On a dit la part réservée à Orsay aux peintres du Nord, nord-américain et nord-européen. Cette évocation renvoie à l’exposition inaugurale de nouveau Centre de Création Contemporaine Olivier Debré à Tours, qui présente, à côté d’installations de la jeune création norvégienne, des paysages du nord ayant inspiré le peintre dont l’œuvre a participé des formes innovantes du temps – espace, geste, couleurs, travail sur les marges, sur l’imaginaire. C’est aussi une contribution à cette réflexion sur le paysage, qui à la fois est pour chaque individu constante, inconsciente, questionnante.  Parfois le paysage est purement descriptif. Parfois il est domestiqué – comme le voulait notamment le XVIIème siècle. Parfois sauvage, comme l’aimait par exemple Victor Hugo. D’autres fois humble, comme le devenir d’une plante, la plaisanterie de l’Arroseur arrosé. Parfois mystique. Encore porté vers une recherche d’éternité, de cosmique, comme le conclue l’exposition d’Orsay.

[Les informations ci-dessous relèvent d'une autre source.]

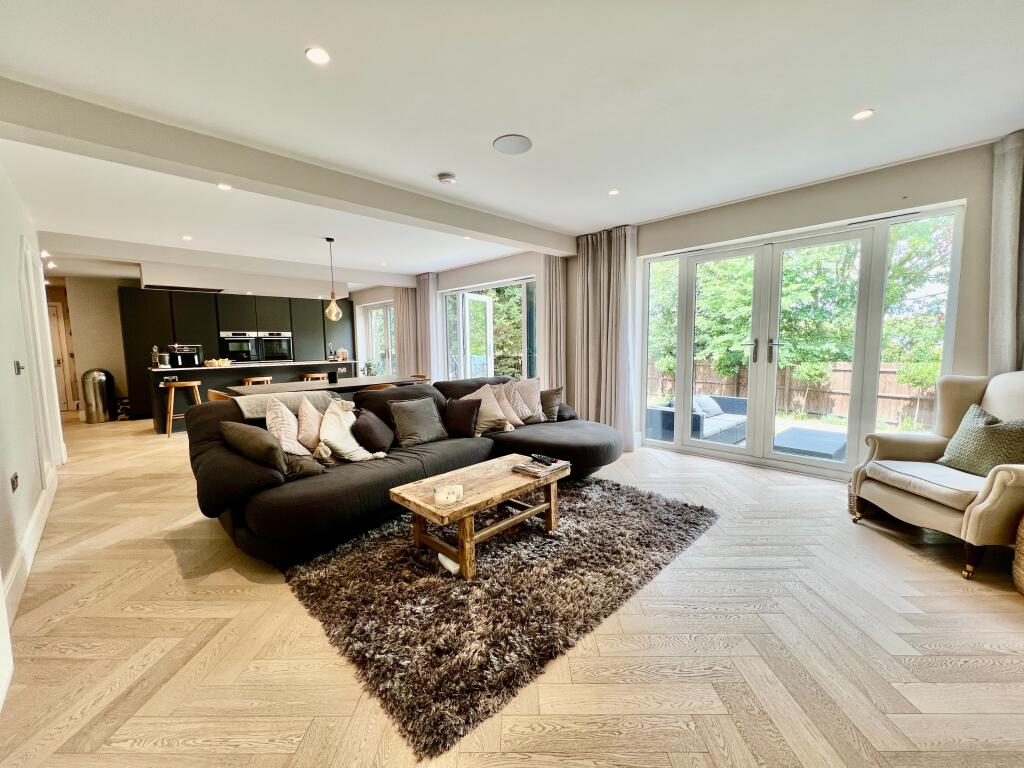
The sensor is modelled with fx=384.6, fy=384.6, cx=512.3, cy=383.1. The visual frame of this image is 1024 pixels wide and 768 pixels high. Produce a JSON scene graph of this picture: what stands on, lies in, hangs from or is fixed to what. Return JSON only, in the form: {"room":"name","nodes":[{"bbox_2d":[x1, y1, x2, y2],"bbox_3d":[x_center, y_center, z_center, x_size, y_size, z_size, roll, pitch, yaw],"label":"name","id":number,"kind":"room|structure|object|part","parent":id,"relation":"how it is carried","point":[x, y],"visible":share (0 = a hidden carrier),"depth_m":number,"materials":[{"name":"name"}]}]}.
{"room":"living room","nodes":[
{"label":"living room","id":0,"kind":"room"},
{"bbox_2d":[0,159,65,697],"bbox_3d":[-2.502,-0.217,1.619,0.189,2.594,7.796,-6,8,-44],"label":"left wall","id":1,"kind":"structure","parent":0,"point":[15,242],"depth_m":2.49,"materials":[{"name":"white paint"}]},
{"bbox_2d":[10,472,19,492],"bbox_3d":[-2.843,0.564,2.197,0.012,0.091,0.093,-6,8,-44],"label":"wall socket","id":2,"kind":"object","parent":1,"relation":"attached to","point":[15,476],"visible":0.97,"depth_m":2.18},
{"bbox_2d":[13,360,23,374],"bbox_3d":[-3.297,-0.107,2.568,0.018,0.091,0.083,-6,8,-44],"label":"light switch","id":3,"kind":"object","parent":1,"relation":"attached to","point":[18,368],"visible":0.97,"depth_m":2.56,"materials":[{"name":"metal"}]},
{"bbox_2d":[1,464,58,627],"bbox_3d":[-2.530,0.991,1.939,0.021,0.149,4.950,-6,8,-44],"label":"baseboard","id":4,"kind":"structure","parent":1,"relation":"attached to","point":[30,551],"depth_m":2.19,"materials":[{"name":"white paint"}]},
{"bbox_2d":[18,237,64,477],"bbox_3d":[-4.197,-0.147,3.409,0.114,2.126,0.998,-6,8,-44],"label":"door frame","id":5,"kind":"structure","parent":1,"relation":"in","point":[26,250],"depth_m":3.39,"materials":[{"name":"white paint"}]},
{"bbox_2d":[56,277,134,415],"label":"hallway wall","id":6,"kind":"structure","parent":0,"point":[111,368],"depth_m":7.26,"materials":[{"name":"beige paint"}]},
{"bbox_2d":[47,300,76,411],"bbox_3d":[-9.108,-0.448,7.332,0.811,2.084,0.184,-6,8,-44],"label":"hallway door","id":7,"kind":"structure","parent":6,"relation":"in","point":[56,328],"depth_m":7.53,"materials":[{"name":"wood"}]},
{"bbox_2d":[0,415,1023,767],"bbox_3d":[-1.964,0.833,4.815,6.335,0.114,12.747,-6,8,-44],"label":"floor","id":8,"kind":"structure","parent":0,"point":[899,556],"depth_m":1.56,"materials":[{"name":"brown wood"}]},
{"bbox_2d":[81,367,113,422],"bbox_3d":[-7.084,0.188,6.581,0.357,0.906,0.362,-6,8,-44],"label":"trash can","id":9,"kind":"object","parent":8,"relation":"on","point":[98,377],"visible":0.99,"depth_m":6.46,"materials":[{"name":"silver metal"}]},
{"bbox_2d":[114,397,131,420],"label":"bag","id":10,"kind":"object","parent":8,"relation":"on","point":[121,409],"visible":0.67,"depth_m":6.71,"materials":[{"name":"black"}]},
{"bbox_2d":[161,380,201,435],"bbox_3d":[-4.762,0.352,5.558,0.426,0.744,0.408,-6,8,-44],"label":"bar stool","id":11,"kind":"object","parent":8,"relation":"on","point":[196,384],"visible":0.82,"depth_m":5.43,"materials":[{"name":"brown wood"}]},
{"bbox_2d":[207,389,233,401],"bbox_3d":[-2.810,0.458,4.026,0.473,0.803,0.473,-6,8,-44],"label":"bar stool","id":12,"kind":"object","parent":8,"relation":"on","point":[217,394],"visible":0.13,"depth_m":3.77,"materials":[{"name":"brown wood"}]},
{"bbox_2d":[119,286,354,418],"bbox_3d":[-5.304,-0.658,8.169,4.000,2.252,0.724,-6,8,-44],"label":"kitchen cabinet","id":13,"kind":"object","parent":8,"relation":"on","point":[291,323],"visible":0.52,"depth_m":7.30,"materials":[{"name":"black wood"}]},
{"bbox_2d":[220,332,258,362],"bbox_3d":[-5.551,-0.730,7.846,0.630,0.545,0.527,-6,8,-44],"label":"oven","id":14,"kind":"object","parent":13,"relation":"in","point":[244,338],"visible":0.89,"depth_m":7.69,"materials":[{"name":"metal"}]},
{"bbox_2d":[259,332,292,361],"bbox_3d":[-5.084,-0.773,8.242,0.630,0.585,0.529,-6,8,-44],"label":"oven","id":15,"kind":"object","parent":13,"relation":"in","point":[285,353],"visible":0.84,"depth_m":8.09,"materials":[{"name":"metal"}]},
{"bbox_2d":[151,360,352,433],"bbox_3d":[-4.194,0.149,6.602,2.920,0.940,0.965,-6,8,-44],"label":"kitchen island","id":16,"kind":"object","parent":8,"relation":"on","point":[160,373],"visible":0.5,"depth_m":5.98,"materials":[{"name":"wood"}]},
{"bbox_2d":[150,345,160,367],"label":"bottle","id":17,"kind":"object","parent":16,"relation":"on","point":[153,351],"visible":0.99,"depth_m":5.73,"materials":[{"name":"silver metal"}]},
{"bbox_2d":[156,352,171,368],"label":"coffee machine","id":18,"kind":"object","parent":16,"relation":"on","point":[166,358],"visible":0.99,"depth_m":5.94,"materials":[{"name":"silver metal"}]},
{"bbox_2d":[168,343,201,367],"bbox_3d":[-5.748,-0.491,6.760,0.416,0.361,0.390,-6,8,-44],"label":"coffee machine","id":19,"kind":"object","parent":16,"relation":"on","point":[183,349],"visible":0.9,"depth_m":6.65,"materials":[{"name":"black metal"}]},
{"bbox_2d":[204,358,232,366],"bbox_3d":[-4.715,-0.331,6.170,0.377,0.109,0.333,-6,8,-44],"label":"fruit bowl","id":20,"kind":"object","parent":16,"relation":"on","point":[217,362],"visible":0.99,"depth_m":6.09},
{"bbox_2d":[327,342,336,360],"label":"bottle","id":21,"kind":"object","parent":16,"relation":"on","point":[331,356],"visible":0.98,"depth_m":7.91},
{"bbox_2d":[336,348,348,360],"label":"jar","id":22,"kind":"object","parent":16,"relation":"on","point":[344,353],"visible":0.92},
{"bbox_2d":[241,376,272,385],"bbox_3d":[-4.126,0.274,6.277,0.419,0.746,0.396,-6,8,-44],"label":"bar stool","id":23,"kind":"object","parent":8,"relation":"on","point":[257,379],"visible":0.33,"depth_m":6.13,"materials":[{"name":"brown wood"}]},
{"bbox_2d":[300,373,329,382],"bbox_3d":[-3.520,0.204,6.855,0.418,0.743,0.392,-6,8,-44],"label":"bar stool","id":24,"kind":"object","parent":8,"relation":"on","point":[310,375],"visible":0.36,"depth_m":6.71,"materials":[{"name":"brown wood"}]},
{"bbox_2d":[222,374,429,397],"bbox_3d":[-2.285,0.358,5.080,2.366,0.748,0.977,-6,8,-44],"label":"dining table","id":25,"kind":"object","parent":8,"relation":"on","point":[340,386],"visible":0.37,"depth_m":4.76,"materials":[{"name":"brown wood"}]},
{"bbox_2d":[327,370,337,383],"bbox_3d":[-2.282,-0.084,4.877,0.109,0.146,0.108,-6,8,-44],"label":"black cup","id":26,"kind":"object","parent":25,"relation":"on","point":[333,377],"visible":0.99,"depth_m":4.84,"materials":[{"name":"black plastic"}]},
{"bbox_2d":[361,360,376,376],"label":"potted plant","id":27,"kind":"object","parent":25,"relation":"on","point":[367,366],"visible":0.96,"depth_m":5.49,"materials":[{"name":"green plant"}]},
{"bbox_2d":[185,376,627,569],"bbox_3d":[-0.497,0.440,3.373,3.430,0.882,1.730,-6,8,-44],"label":"sectional sofa","id":28,"kind":"object","parent":8,"relation":"on","point":[338,493],"visible":0.75,"depth_m":2.50,"materials":[{"name":"black fabric"}]},
{"bbox_2d":[219,421,288,472],"bbox_3d":[-1.591,0.394,2.398,0.264,0.314,0.521,-6,8,-44],"label":"cushion","id":29,"kind":"object","parent":28,"relation":"on","point":[261,444],"visible":0.9,"depth_m":2.28,"materials":[{"name":"fabric"}]},
{"bbox_2d":[234,388,340,420],"bbox_3d":[-1.770,0.262,3.066,0.696,0.376,0.463,-6,8,-44],"label":"throw blanket","id":30,"kind":"object","parent":28,"relation":"on","point":[257,409],"visible":0.46,"depth_m":2.93,"materials":[{"name":"grey fabric"}]},
{"bbox_2d":[264,397,311,456],"bbox_3d":[-1.581,0.333,2.758,0.297,0.445,0.448,-2,6,-13],"label":"pillow","id":31,"kind":"object","parent":28,"relation":"on","point":[293,442],"visible":0.68,"depth_m":2.64,"materials":[{"name":"fabric"}]},
{"bbox_2d":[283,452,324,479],"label":"cushion","id":32,"kind":"object","parent":28,"relation":"on","point":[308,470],"visible":0.49,"depth_m":2.40,"materials":[{"name":"fabric"}]},
{"bbox_2d":[295,395,325,452],"bbox_3d":[-1.491,0.321,2.958,0.277,0.422,0.418,-1,6,-3],"label":"cushion","id":33,"kind":"object","parent":28,"relation":"on","point":[308,429],"visible":0.76,"depth_m":2.83,"materials":[{"name":"pink fabric"}]},
{"bbox_2d":[317,398,382,461],"bbox_3d":[-1.217,0.351,2.873,0.393,0.435,0.437,1,6,15],"label":"white pillow","id":34,"kind":"object","parent":28,"relation":"on","point":[359,459],"visible":0.87,"depth_m":2.78,"materials":[{"name":"fabric"}]},
{"bbox_2d":[352,409,392,453],"bbox_3d":[-1.100,0.368,3.039,0.249,0.316,0.390,0,6,9],"label":"dark cushion","id":35,"kind":"object","parent":28,"relation":"on","point":[376,437],"visible":0.97,"depth_m":2.92,"materials":[{"name":"fabric"}]},
{"bbox_2d":[387,396,447,446],"bbox_3d":[-0.807,0.315,3.293,0.485,0.383,0.293,-6,8,-44],"label":"gray pillow","id":36,"kind":"object","parent":28,"relation":"on","point":[412,429],"visible":1,"depth_m":3.21,"materials":[{"name":"grey fabric"}]},
{"bbox_2d":[441,396,481,437],"bbox_3d":[-0.479,0.303,3.512,0.424,0.343,0.252,1,6,19],"label":"dark cushion","id":37,"kind":"object","parent":28,"relation":"on","point":[461,405],"visible":0.98,"depth_m":3.43,"materials":[{"name":"fabric"}]},
{"bbox_2d":[458,384,513,434],"bbox_3d":[-0.282,0.248,3.685,0.497,0.436,0.323,-6,8,-44],"label":"cushion","id":38,"kind":"object","parent":28,"relation":"on","point":[499,414],"visible":0.71,"depth_m":3.63,"materials":[{"name":"beige fabric"}]},
{"bbox_2d":[486,384,523,428],"bbox_3d":[-0.137,0.223,3.934,0.430,0.411,0.314,-6,8,-44],"label":"cushion","id":39,"kind":"object","parent":28,"relation":"on","point":[514,416],"visible":0.62,"depth_m":3.89,"materials":[{"name":"pink fabric"}]},
{"bbox_2d":[511,377,545,420],"bbox_3d":[0.137,0.159,4.203,0.507,0.460,0.290,-4,7,-33],"label":"cushion","id":40,"kind":"object","parent":28,"relation":"on","point":[531,388],"visible":0.7,"depth_m":4.14,"materials":[{"name":"beige fabric"}]},
{"bbox_2d":[539,386,563,421],"bbox_3d":[0.358,0.215,4.199,0.392,0.354,0.280,1,6,16],"label":"cushion","id":41,"kind":"object","parent":28,"relation":"on","point":[554,405],"visible":0.8,"depth_m":4.11,"materials":[{"name":"fabric"}]},
{"bbox_2d":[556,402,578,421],"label":"dark cushion","id":42,"kind":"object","parent":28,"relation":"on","point":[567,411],"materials":[{"name":"black fabric"}]},
{"bbox_2d":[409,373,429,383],"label":"dining chair","id":43,"kind":"object","parent":8,"relation":"on","point":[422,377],"visible":0.19,"depth_m":5.95,"materials":[{"name":"brown wood"}]},
{"bbox_2d":[277,474,717,761],"bbox_3d":[-0.034,0.974,2.640,2.399,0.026,1.948,-6,8,-44],"label":"rug","id":44,"kind":"object","parent":8,"relation":"on","point":[338,560],"visible":0.91,"depth_m":1.91,"materials":[{"name":"carpet"}]},
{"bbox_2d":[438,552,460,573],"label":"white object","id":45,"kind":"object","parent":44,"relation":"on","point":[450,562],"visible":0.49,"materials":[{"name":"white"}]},
{"bbox_2d":[391,455,567,577],"bbox_3d":[-0.159,0.795,2.440,1.047,0.383,0.587,-6,8,-44],"label":"coffee table","id":46,"kind":"object","parent":44,"relation":"on","point":[509,478],"visible":0.91,"depth_m":2.25,"materials":[{"name":"brown wood"}]},
{"bbox_2d":[434,483,462,507],"bbox_3d":[-0.337,0.595,2.044,0.144,0.075,0.141,-6,8,-44],"label":"candle","id":47,"kind":"object","parent":46,"relation":"on","point":[444,500],"visible":0.99,"depth_m":2.00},
{"bbox_2d":[513,456,569,476],"bbox_3d":[0.193,0.550,2.602,0.310,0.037,0.239,-6,8,-44],"label":"book stack","id":48,"kind":"object","parent":46,"relation":"on","point":[533,470],"visible":0.94,"depth_m":2.54,"materials":[{"name":"paper"}]},
{"bbox_2d":[530,453,555,465],"bbox_3d":[0.205,0.519,2.637,0.050,0.025,0.186,-4,7,-33],"label":"remote control","id":49,"kind":"object","parent":48,"relation":"on","point":[543,459],"visible":0.99,"depth_m":2.61,"materials":[{"name":"black plastic"}]},
{"bbox_2d":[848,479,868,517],"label":"wicker basket","id":50,"kind":"object","parent":8,"relation":"on","point":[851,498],"visible":0.17,"depth_m":2.79,"materials":[{"name":"brown wicker"}]},
{"bbox_2d":[849,371,1023,582],"bbox_3d":[2.763,0.447,2.282,0.905,1.049,0.925,0,6,2],"label":"armchair","id":51,"kind":"object","parent":8,"relation":"on","point":[997,485],"visible":0.93,"depth_m":2.29,"materials":[{"name":"beige fabric"}]},
{"bbox_2d":[937,404,1023,477],"bbox_3d":[2.851,0.357,2.305,0.265,0.375,0.439,0,6,3],"label":"green pillow","id":52,"kind":"object","parent":51,"relation":"on","point":[999,427],"visible":0.9,"depth_m":2.27,"materials":[{"name":"green fabric"}]},
{"bbox_2d":[1012,513,1023,595],"bbox_3d":[2.646,0.823,1.723,0.440,0.441,0.455,-6,8,-44],"label":"wicker basket","id":53,"kind":"object","parent":8,"relation":"on","point":[1020,575],"visible":1,"depth_m":1.86,"materials":[{"name":"wicker"}]},
{"bbox_2d":[2,0,1023,285],"bbox_3d":[-1.691,-1.778,4.044,6.192,0.137,11.567,-6,8,-44],"label":"ceiling","id":54,"kind":"structure","parent":0,"point":[437,162],"depth_m":2.11,"materials":[{"name":"white paint"}]},
{"bbox_2d":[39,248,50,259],"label":"ceiling light","id":55,"kind":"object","parent":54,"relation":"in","point":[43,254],"visible":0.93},
{"bbox_2d":[181,234,192,240],"bbox_3d":[-3.901,-1.743,4.604,0.116,0.010,0.122,-6,8,-44],"label":"ceiling light","id":56,"kind":"object","parent":54,"relation":"in","point":[185,237],"visible":0.98,"depth_m":4.60,"materials":[{"name":"white"}]},
{"bbox_2d":[217,183,231,190],"bbox_3d":[-2.372,-1.617,3.163,0.106,0.009,0.108,-6,8,-44],"label":"ceiling light","id":57,"kind":"object","parent":54,"relation":"in","point":[221,186],"visible":0.93,"depth_m":3.16,"materials":[{"name":"white"}]},
{"bbox_2d":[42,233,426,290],"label":"ceiling beam","id":58,"kind":"structure","parent":54,"relation":"attached to","point":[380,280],"depth_m":5.49,"materials":[{"name":"white paint"}]},
{"bbox_2d":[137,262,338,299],"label":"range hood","id":59,"kind":"object","parent":54,"relation":"attached to","point":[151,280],"visible":0.97,"depth_m":6.75,"materials":[{"name":"white"}]},
{"bbox_2d":[0,78,574,256],"bbox_3d":[-1.066,-1.577,3.421,4.923,0.204,0.264,-6,8,-44],"label":"ceiling beam","id":60,"kind":"structure","parent":54,"relation":"attached to","point":[221,171],"depth_m":2.52,"materials":[{"name":"paint"}]},
{"bbox_2d":[305,47,329,64],"bbox_3d":[-0.903,-1.515,1.778,0.105,0.008,0.105,-6,8,-44],"label":"ceiling light","id":61,"kind":"object","parent":54,"relation":"in","point":[316,54],"visible":0.99,"depth_m":1.77,"materials":[{"name":"white"}]},
{"bbox_2d":[324,237,341,320],"bbox_3d":[-2.341,-1.343,4.956,0.214,1.042,0.214,-6,8,-44],"label":"pendant lamp","id":62,"kind":"object","parent":54,"relation":"hanging from","point":[333,308],"visible":1,"depth_m":4.95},
{"bbox_2d":[394,286,418,378],"bbox_3d":[-2.162,-0.837,7.846,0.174,2.464,0.699,-6,8,-44],"label":"curtain","id":63,"kind":"object","parent":54,"relation":"hanging from","point":[399,313],"visible":0.63,"depth_m":7.80,"materials":[{"name":"beige fabric"}]},
{"bbox_2d":[410,273,437,379],"bbox_3d":[-1.648,-0.788,7.209,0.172,2.469,0.644,-6,8,-44],"label":"curtain","id":64,"kind":"object","parent":54,"relation":"hanging from","point":[431,295],"visible":0.69,"depth_m":7.11,"materials":[{"name":"fabric"}]},
{"bbox_2d":[437,172,456,183],"bbox_3d":[-0.526,-1.634,3.080,0.135,0.040,0.134,-6,8,-44],"label":"smoke detector","id":65,"kind":"object","parent":54,"relation":"attached to","point":[450,179],"visible":0.99,"depth_m":3.04,"materials":[{"name":"white"}]},
{"bbox_2d":[492,134,532,154],"bbox_3d":[-0.002,-1.609,2.596,0.255,0.010,0.257,-6,8,-44],"label":"ceiling speaker","id":66,"kind":"object","parent":54,"relation":"in","point":[501,143],"visible":0.99,"depth_m":2.58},
{"bbox_2d":[541,252,567,393],"bbox_3d":[0.562,-0.596,5.277,0.218,2.481,0.417,-6,8,-44],"label":"curtain","id":67,"kind":"object","parent":54,"relation":"hanging from","point":[548,289],"visible":0.7,"depth_m":5.22,"materials":[{"name":"beige fabric"}]},
{"bbox_2d":[575,224,639,450],"bbox_3d":[1.094,-0.542,4.563,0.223,2.569,0.804,-6,8,-44],"label":"curtain","id":68,"kind":"object","parent":54,"relation":"hanging from","point":[598,265],"visible":0.87,"depth_m":4.52,"materials":[{"name":"fabric"}]},
{"bbox_2d":[608,188,619,195],"bbox_3d":[0.896,-1.696,3.411,0.101,0.007,0.102,-6,8,-44],"label":"ceiling light","id":69,"kind":"object","parent":54,"relation":"in","point":[613,192],"visible":0.98,"depth_m":3.41,"materials":[{"name":"white"}]},
{"bbox_2d":[851,108,873,120],"bbox_3d":[2.094,-1.607,2.303,0.106,0.008,0.107,-6,8,-44],"label":"ceiling light","id":70,"kind":"object","parent":54,"relation":"in","point":[863,115],"visible":0.99,"depth_m":2.30,"materials":[{"name":"white"}]},
{"bbox_2d":[988,129,1023,375],"bbox_3d":[3.434,-0.423,2.462,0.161,2.407,0.600,-6,8,-44],"label":"curtain","id":71,"kind":"object","parent":54,"relation":"hanging from","point":[1005,282],"visible":0.83,"depth_m":2.56,"materials":[{"name":"grey fabric"}]},
{"bbox_2d":[358,138,1013,476],"bbox_3d":[0.643,-0.630,5.497,0.260,2.605,10.291,-6,8,-44],"label":"right wall","id":72,"kind":"structure","parent":0,"point":[838,211],"depth_m":3.25,"materials":[{"name":"paint"}]},
{"bbox_2d":[361,301,395,375],"bbox_3d":[-2.996,-0.794,8.917,0.116,2.054,1.606,-6,8,-44],"label":"window","id":73,"kind":"structure","parent":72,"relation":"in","point":[369,315],"depth_m":9.02,"materials":[{"name":"glass"}]},
{"bbox_2d":[440,277,536,380],"bbox_3d":[-0.450,-0.546,6.514,0.140,2.199,2.345,-6,8,-44],"label":"window","id":74,"kind":"structure","parent":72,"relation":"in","point":[461,343],"depth_m":6.45,"materials":[{"name":"glass"}]},
{"bbox_2d":[639,201,965,477],"bbox_3d":[2.496,-0.316,3.817,0.177,2.196,2.336,-6,8,-44],"label":"french door","id":75,"kind":"structure","parent":72,"relation":"in","point":[685,384],"depth_m":3.62,"materials":[{"name":"glass"}]},
{"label":"door handles","id":76,"kind":"part","parent":75,"relation":"part of","materials":[{"name":"metal"}]},
{"label":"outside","id":77,"kind":"structure","parent":0,"visible":0},
{"label":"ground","id":78,"kind":"structure","parent":77,"visible":0},
{"bbox_2d":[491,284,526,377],"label":"tree","id":79,"kind":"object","parent":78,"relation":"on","point":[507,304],"visible":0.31,"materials":[{"name":"green plant"}]},
{"bbox_2d":[646,395,747,443],"bbox_3d":[2.924,0.575,5.943,1.826,0.655,0.912,-6,8,-44],"label":"outdoor sofa","id":80,"kind":"object","parent":78,"relation":"on","point":[656,424],"visible":0.57,"depth_m":5.63,"materials":[{"name":"grey wicker"}]},
{"bbox_2d":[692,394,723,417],"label":"outdoor cushion","id":81,"kind":"object","parent":80,"relation":"on","point":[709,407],"visible":0.53,"depth_m":5.69,"materials":[{"name":"fabric"}]},
{"bbox_2d":[649,358,939,426],"bbox_3d":[6.578,0.182,8.900,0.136,1.274,8.939,-6,8,-44],"label":"wooden fence","id":82,"kind":"object","parent":78,"relation":"on","point":[825,407],"visible":0.4,"depth_m":8.66,"materials":[{"name":"brown wood"}]},
{"bbox_2d":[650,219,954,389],"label":"tree","id":83,"kind":"object","parent":78,"relation":"on","point":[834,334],"visible":0.37,"depth_m":7.76,"materials":[{"name":"green plant"}]},
{"bbox_2d":[771,427,848,461],"bbox_3d":[3.384,0.782,4.345,0.851,0.327,0.749,-6,8,-44],"label":"outdoor table","id":84,"kind":"object","parent":78,"relation":"on","point":[819,437],"visible":0.71,"depth_m":4.21,"materials":[{"name":"wicker"}]},
{"bbox_2d":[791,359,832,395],"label":"bush","id":85,"kind":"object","parent":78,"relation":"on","point":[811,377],"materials":[{"name":"green plant"}]},
{"bbox_2d":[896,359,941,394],"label":"bush","id":86,"kind":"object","parent":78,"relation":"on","point":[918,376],"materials":[{"name":"green plant"}]}
]}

Ceci renvoie à une autre citation, (bien) venue de Gilles Clément : « Pour faire un jardin, il faut un morceau de terre, et l’éternité. »

Philippe Reliquet


Exposition Au-delà des étoiles, le paysage mystique de Monet à Kandinsky 
Musée d’Orsay 14 mars – 25 juin 2017.
 
Exposition Jardins, Grand Palais, 15 mars – 24 juillet 2017. 

Olivier Debré, Un voyage en Norvège, 11 mars – 17 septembre 2017. 
Centre de Création Contemporaine Olivier Debré, Tours.